Ее игру, однако же, спасло вовсе не понимание пьесы, а ее собственная непопулярность. В школе ее не любили, но она верила, что на это ей плевать. Если на то пошло, ей и самой не очень-то нравились ровесники. Но здесь, среди художников и блестящих умов, среди тех, кого она наивно принимала за богему, она надеялась наконец обрести «своих». Впрочем, возможно, она не тот смысл вкладывала в это слово. Настоящие актеры пересмеивались с плеядами, игриво обнимали в кустах то одну, то другую, делали им маленькие подарки. Они поклонялись Марине Йео и всячески ей угождали. Однако стоило заговорить Фредерике – и на нее устремлялись раздраженные взгляды. Плеяды хихикали над ее преданностью Александру, но со стороны – вовсе не так, как сблизив головы в сияющих коронах кос и жемчугов, сообща щебетали они о влюбленности Антеи в Томаса Пула, человека умеренного и скрытного. В своей воображаемой жизни Фредерика перебрасывалась тонкими шутками с духовно близкими собеседниками, а на деле не знала, как начать разговор с обычной стайкой девушек. Сейчас, как и в будущем, от отчаяния ее спасало яростное честолюбие – вещь, может быть, некрасивая, но действенная. Они ее не любят? Хорошо. Тогда она заставит их собой восхищаться! Это, в конце концов, вопрос воли. Она советовалась с Кроу и Уилки. Махала перед зеркалом руками и ногами, пока не ушло из ее движений все глупо-деревянное. Угрюмо перевоплощалась она пред оком непогрешимой, непреклонной, монструозной внутренней Фредерики. И в силу особенностей роли ее подход в основном сработал.

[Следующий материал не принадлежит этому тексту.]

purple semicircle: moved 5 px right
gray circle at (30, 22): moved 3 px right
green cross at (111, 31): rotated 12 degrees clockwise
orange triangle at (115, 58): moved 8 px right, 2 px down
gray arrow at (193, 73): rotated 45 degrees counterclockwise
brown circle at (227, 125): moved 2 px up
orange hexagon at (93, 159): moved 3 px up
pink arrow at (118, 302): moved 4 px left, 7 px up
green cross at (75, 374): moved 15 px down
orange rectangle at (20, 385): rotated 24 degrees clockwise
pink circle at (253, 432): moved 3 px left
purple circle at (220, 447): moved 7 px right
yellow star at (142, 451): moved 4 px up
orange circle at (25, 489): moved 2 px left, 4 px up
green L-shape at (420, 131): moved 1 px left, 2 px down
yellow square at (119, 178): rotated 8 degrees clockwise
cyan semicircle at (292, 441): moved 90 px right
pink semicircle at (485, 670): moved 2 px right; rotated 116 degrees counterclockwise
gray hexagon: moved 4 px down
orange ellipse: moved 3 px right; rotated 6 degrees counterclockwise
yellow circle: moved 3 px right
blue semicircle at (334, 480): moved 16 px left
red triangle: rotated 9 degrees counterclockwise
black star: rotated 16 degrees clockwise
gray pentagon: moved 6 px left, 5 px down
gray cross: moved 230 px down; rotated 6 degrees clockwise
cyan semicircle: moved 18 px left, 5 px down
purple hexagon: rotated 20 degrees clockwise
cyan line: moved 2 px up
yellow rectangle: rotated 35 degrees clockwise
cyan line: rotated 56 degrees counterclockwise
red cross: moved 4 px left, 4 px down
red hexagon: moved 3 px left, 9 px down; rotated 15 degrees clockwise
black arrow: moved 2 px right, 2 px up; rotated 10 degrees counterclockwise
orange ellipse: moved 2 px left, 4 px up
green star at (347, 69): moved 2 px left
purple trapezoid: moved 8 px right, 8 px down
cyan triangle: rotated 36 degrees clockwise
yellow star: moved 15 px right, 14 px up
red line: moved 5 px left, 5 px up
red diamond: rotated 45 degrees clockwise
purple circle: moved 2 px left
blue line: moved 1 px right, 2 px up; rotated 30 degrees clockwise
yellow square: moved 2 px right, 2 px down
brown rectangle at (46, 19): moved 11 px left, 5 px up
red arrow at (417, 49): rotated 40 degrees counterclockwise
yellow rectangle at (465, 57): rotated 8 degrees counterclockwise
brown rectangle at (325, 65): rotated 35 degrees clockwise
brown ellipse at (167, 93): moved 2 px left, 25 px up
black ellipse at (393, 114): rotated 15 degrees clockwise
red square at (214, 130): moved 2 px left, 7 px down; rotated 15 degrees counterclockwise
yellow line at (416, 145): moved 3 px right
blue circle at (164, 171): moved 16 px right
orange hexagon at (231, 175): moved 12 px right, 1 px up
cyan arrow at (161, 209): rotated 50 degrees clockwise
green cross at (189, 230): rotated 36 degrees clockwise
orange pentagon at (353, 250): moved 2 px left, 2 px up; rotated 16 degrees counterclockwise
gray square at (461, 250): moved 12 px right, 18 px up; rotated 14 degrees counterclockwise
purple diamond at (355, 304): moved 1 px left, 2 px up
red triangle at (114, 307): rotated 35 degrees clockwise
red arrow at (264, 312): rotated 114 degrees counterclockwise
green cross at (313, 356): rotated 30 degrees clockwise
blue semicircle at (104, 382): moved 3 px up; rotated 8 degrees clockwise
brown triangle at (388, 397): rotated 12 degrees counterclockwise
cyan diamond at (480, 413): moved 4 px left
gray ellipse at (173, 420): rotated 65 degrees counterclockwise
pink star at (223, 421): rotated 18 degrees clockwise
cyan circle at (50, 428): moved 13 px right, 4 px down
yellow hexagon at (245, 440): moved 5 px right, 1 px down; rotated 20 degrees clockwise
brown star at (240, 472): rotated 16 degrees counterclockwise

Тут, вероятно, следует отметить некую иронию. Возможно, потому, что Александр слишком явственно вообразил несуществующий, давно в небытие отошедший мир, а скорее потому, что был уже недостаточно молод, уже отягощен памятью, сохранившей мечты о славе, рожденные задолго до 1953 года, он впоследствии не мог соотнести успех пьесы с неким архетипическим золотым веком. Зато это вполне удалось Фредерике. Впрочем, возможно, это был лишь вопрос возраста. В семнадцать лет ей был открыт весь мир, и он был совершенен – независимо от того, какие события уже неизбежно в нем назревали. В шестидесятых, освободившись от бремени юной неловкости, девственности, ненужности, она возвела в театре памяти прочную и яркую сцену. И по мере того, как сцена отодвигалась в прошлое, Фредерика полировала, золотила и населяла ее людьми. Когда медленно и мучительно умерла от рака горла Марина Йео, ее безупречно подретушированный гений засиял на Фредерикиной сцене. И плеяды – ныне домохозяйки, учительницы физкультуры, соцработницы, продавщицы дорогих магазинов, алкоголичка и еще одна мертвая актриса – превратились в золотистых нимф среди газонов, аллей, фонарей в листве, бликов на поющих бутылках в том недвижном свете, что вечно заливает неизменные декорации наших воспоминаний, все эти пригородные сады и летние городские парки, бесконечные зеленые горизонты и аллеи, куда мы все надеемся вернуться, открыть их заново в реальной жизни, что бы это ни значило.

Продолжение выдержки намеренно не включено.